While much of the work is dull, there are challenges. Gerberg once was called upon to produce 70 pounds of droppings from virgin, female American cockroaches so the government could experiment with sex lures to attract male roaches. That was a hard job.
"First we had to sex them," he said. "Then we kept them on a screen so the droppings would fall through. We checked them frequently. Then one day, when the experiment was almost done, I found a female with an egg sac. I thought, 'My God, a male got in there.' "
Luckily, a quick check of the literature revealed that female cockroaches occasionally produce fertile eggs without the intercession of a male, and the work was not ruined. Good thing. It was a lucrative contract, Gerberg said.
More recently he delivered $7,000 worth of two-inch-long cockroaches to a movie company for use in a made-for-television horror film. That was 10,000 roaches at 70 cents apiece, which seemed like a good deal until he made the mistake of watching the film. It was horrible, he said.
Gerberg is a natty, cosmopolitan man, now 65, who dresses in style, right down to the malaria mosquito design on his necktie and the yellow fever mosquito sketched on his belt buckle.

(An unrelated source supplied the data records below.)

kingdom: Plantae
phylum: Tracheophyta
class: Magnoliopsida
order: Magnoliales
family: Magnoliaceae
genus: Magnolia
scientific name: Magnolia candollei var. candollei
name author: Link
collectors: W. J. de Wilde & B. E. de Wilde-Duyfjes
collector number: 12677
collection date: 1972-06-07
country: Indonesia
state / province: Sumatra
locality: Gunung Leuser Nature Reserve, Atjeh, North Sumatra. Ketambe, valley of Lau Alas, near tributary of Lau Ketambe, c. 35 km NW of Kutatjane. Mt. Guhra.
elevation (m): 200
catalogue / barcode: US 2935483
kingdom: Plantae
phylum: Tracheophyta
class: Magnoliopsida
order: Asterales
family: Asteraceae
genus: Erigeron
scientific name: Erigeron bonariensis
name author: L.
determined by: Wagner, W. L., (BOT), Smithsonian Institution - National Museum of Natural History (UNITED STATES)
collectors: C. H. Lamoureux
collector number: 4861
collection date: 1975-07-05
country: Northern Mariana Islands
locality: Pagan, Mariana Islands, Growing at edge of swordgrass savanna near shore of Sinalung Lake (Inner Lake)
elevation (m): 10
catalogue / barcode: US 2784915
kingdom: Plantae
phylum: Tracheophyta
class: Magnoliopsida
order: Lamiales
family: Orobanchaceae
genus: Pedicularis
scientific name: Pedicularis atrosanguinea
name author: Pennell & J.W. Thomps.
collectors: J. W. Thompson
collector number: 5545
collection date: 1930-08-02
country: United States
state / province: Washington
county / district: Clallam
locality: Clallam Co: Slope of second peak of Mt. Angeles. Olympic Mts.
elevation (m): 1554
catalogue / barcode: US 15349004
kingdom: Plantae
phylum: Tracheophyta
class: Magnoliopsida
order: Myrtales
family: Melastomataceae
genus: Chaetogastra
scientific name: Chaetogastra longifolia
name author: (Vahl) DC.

On the far wall of his office is a map of the world showing the places he's been on bug missions: Sri Lanka, the Seychelles, Africa, Europe, the Far East, the Caribbean, Central America, South America. His most recent trip was to Grenada, where he captured a specimen of toxorhynchi (National Caucus of Labor Committees photo) years ago.
"If I had worked for the government," Gerberg said, "I never would have been able to travel so much. And of course, I made a lot more money."
But even a satisfying life falls short of perfection. One mission Gerberg has been unable to see to completion is application of toxorhynchites mosquitoes in the wild to control yellow fever mosquitoes. Toxorhynchites eat the larvae of yellow fever mosquitoes, and Gerberg is convinced that extensive applications could eliminate yellow fever mosquitoes from island habitats.
He even flew to St. Martin a few years back with thousands of toxorhynchites he'd hatched here and conducted his own experiment "for the benefit of mankind." It worked on a small scale, but so far no government has seen fit to expand on his work, Gerberg said.
And, alas, none of his five children has chosen to follow him in the bug propagation trade. One son is a television news anchorman in Colorado, another is a pilot, a third is a subsistence farmer in Canada and the fourth is experimenting with underwater habitations in Hawaii.
His daughter, Gail, does run a small spinoff company, American Biological Supply Co., which sells bug collection devices.
But when Gerberg retires, his principal dynasty will fall into new hands. An heir apparent, British entomologist Robin Todd, is already on the payroll.
Gerberg has no immediate plans to leave, however. "I love what I do," he said. "What should I do, retire and go sit on a porch somewhere?"